◆ **Provided text**

-- Opening Marker --

Skip to content

v0.7.0

Compare
Choose a tag to compare
@aecio aecio released this 27 Nov 16:38
· 618 commits to master since this release

There were more than 100 commits since the last release 0.6.0 in July 8. Following are some of the improvements.

ACHE is now simpler to use and to configure:

  • Added more specific configuration samples for focused crawling and in-depth website crawling
  • Stopwords are now an optional parameter, and a embedded stopword list is used by default
  • Added utility tools for working with CDR (Common Data Repository) files
  • Added utility to print frontier links along with relevance scores
  • Added configuration for HTTP connection pool size

ACHE is faster: we fixed synchronization and parallelism issues that led to improvements of crawler efficiency of 980% (a simple benchmark available at #56).

ACHE is more resilient due fix of bugs related to:

  • Extraction of malformed URLs during HTML parsing
  • Failures due to handling of URLs with IPv4 addresses
  • Failure to train the linking classifier for certain configuration values
  • Corruption of binary data improperly stored in strings

URL normalization added for links extracted from web pages, so less duplicate content will be fetched

Cleaned log messages and added logging of structured data in CSV files regarding:

  • Download requests
  • Links selected to be downloaded

Added detailed software metrics that allows better monitoring and detection of problems. Added metrics include shows counts, 1, 5 and 15-minute rates, mean, median, and 75%, 95%, 98% and 99% percentiles for

  • URL fetch time
  • Download page processing time
  • Current download queue size
  • Current processing and pending downloads in queue

ACHE has an improved data management:

  • Added new page repository that stores multiple pages in rolling compressed files
  • Added a new alternative database backend based on Facebook's RocksDB key-value store that improves efficiency and JVM memory management.

-- Closing Marker --

◆ **Work order A**
In the release notes, by what percentage did the synchronization and parallelism fixes improve crawler efficiency?
◆ **Work order B**
Find each line in the records that contains the word "this", and copy those lines.

◆ **The data**
-- Opening Marker --

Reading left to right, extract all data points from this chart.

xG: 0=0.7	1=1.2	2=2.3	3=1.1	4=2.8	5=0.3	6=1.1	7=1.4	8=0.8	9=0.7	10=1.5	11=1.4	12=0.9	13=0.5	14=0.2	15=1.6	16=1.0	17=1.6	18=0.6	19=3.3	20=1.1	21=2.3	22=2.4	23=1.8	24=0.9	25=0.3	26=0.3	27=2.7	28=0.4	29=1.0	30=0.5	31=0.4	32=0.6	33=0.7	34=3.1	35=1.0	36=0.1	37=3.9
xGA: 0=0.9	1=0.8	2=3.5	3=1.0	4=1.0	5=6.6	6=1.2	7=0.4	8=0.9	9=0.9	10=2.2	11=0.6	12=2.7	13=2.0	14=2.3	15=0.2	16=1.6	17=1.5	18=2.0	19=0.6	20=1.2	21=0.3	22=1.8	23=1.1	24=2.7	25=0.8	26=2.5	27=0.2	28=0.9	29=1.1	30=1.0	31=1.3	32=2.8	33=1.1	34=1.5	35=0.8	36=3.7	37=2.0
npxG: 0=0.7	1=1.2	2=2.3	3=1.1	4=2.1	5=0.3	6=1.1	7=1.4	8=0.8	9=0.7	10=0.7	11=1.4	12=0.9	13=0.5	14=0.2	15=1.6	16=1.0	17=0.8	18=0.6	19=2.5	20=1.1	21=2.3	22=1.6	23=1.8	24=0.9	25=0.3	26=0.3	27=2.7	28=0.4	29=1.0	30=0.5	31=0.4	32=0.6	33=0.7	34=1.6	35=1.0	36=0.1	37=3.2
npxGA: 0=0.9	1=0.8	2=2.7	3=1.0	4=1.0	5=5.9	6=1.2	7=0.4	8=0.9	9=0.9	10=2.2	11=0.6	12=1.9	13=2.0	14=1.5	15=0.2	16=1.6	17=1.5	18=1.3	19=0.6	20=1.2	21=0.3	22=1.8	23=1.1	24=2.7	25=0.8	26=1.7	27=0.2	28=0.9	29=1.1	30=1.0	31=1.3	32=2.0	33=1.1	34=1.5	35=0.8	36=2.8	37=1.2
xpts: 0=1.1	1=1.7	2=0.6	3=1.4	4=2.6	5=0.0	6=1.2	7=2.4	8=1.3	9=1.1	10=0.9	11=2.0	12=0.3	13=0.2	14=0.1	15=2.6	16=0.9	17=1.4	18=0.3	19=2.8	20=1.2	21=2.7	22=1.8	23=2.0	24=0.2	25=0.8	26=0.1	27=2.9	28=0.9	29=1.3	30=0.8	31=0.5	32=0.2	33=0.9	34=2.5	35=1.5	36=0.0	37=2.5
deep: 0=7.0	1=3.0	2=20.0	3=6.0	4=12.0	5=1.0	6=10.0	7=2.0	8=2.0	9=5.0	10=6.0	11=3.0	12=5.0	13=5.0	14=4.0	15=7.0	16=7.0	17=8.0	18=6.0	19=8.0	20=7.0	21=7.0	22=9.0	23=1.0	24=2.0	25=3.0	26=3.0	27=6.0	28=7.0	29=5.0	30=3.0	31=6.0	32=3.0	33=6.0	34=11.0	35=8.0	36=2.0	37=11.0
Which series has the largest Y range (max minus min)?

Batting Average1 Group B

-- Closing Marker --
-- Opening Marker --

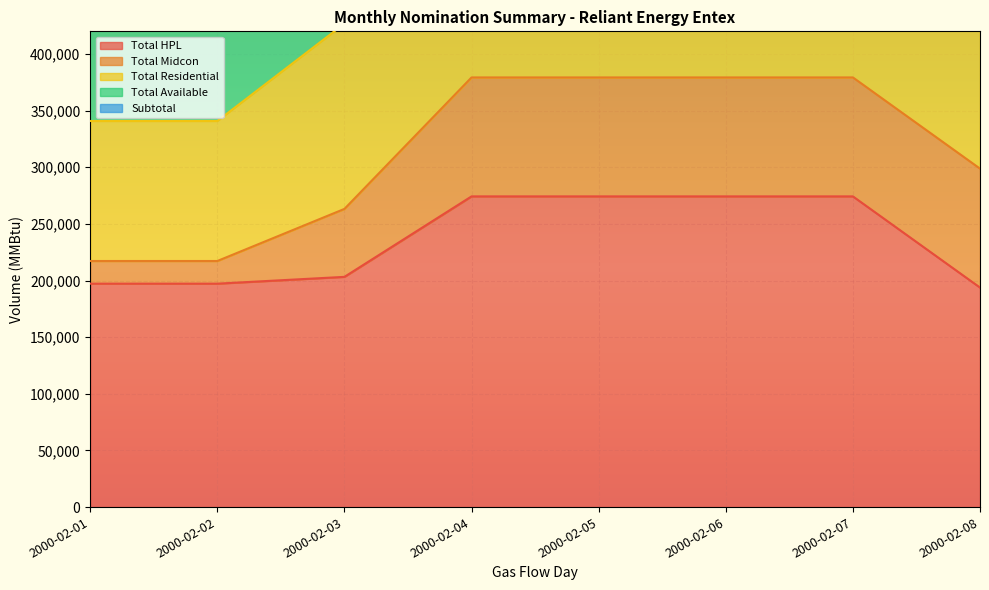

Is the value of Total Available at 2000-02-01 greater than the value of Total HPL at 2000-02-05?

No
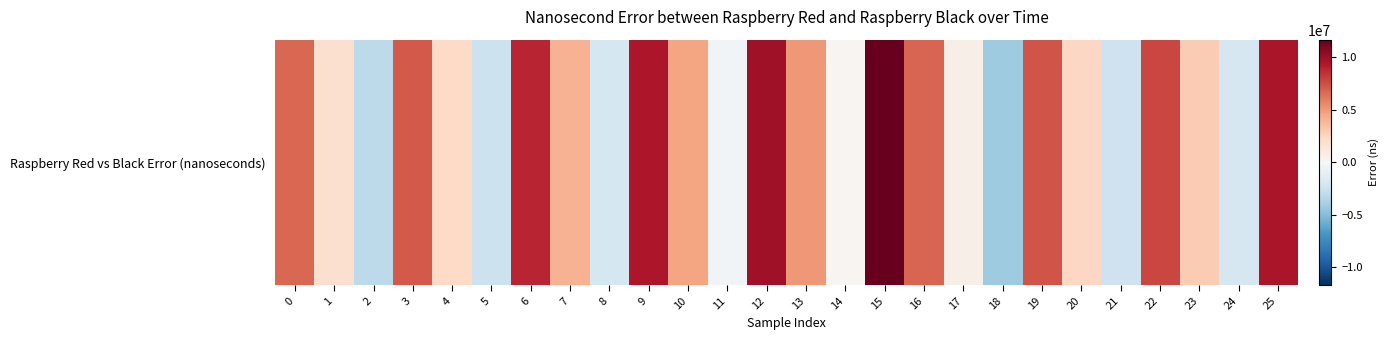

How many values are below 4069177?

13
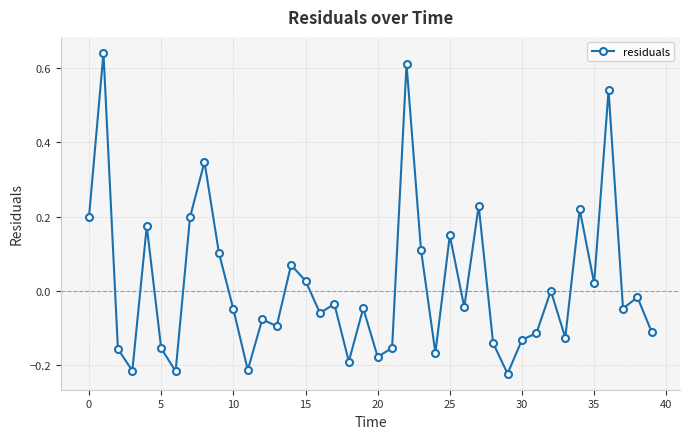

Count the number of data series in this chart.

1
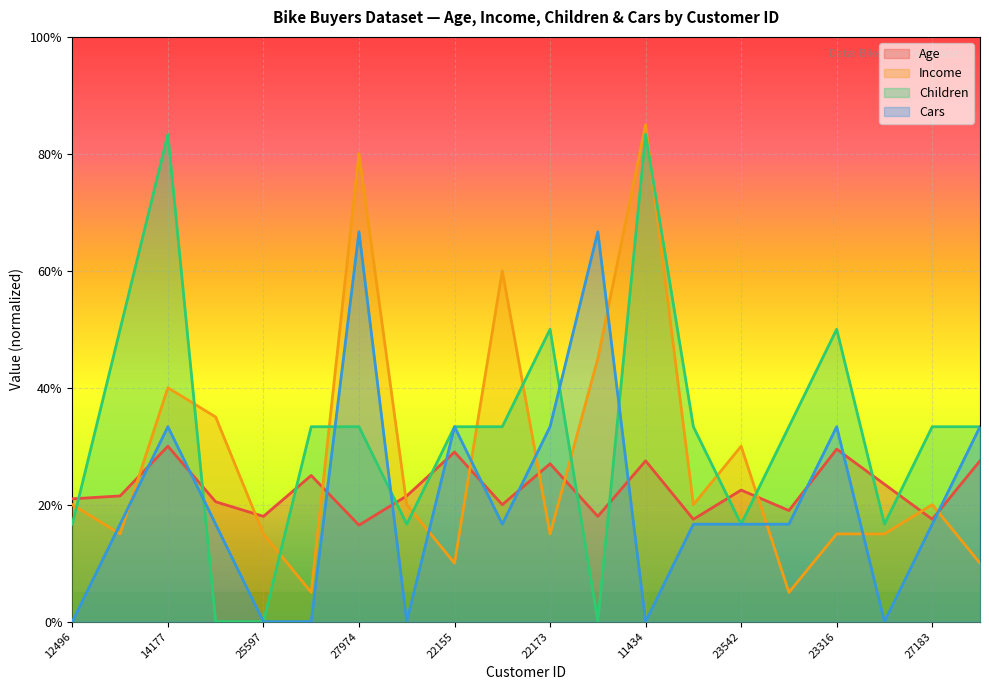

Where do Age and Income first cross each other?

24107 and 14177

-- Closing Marker --

◆ **Expected output A**
980%

◆ **Expected output B**
Reading left to right, extract all data points from this chart.
Count the number of data series in this chart.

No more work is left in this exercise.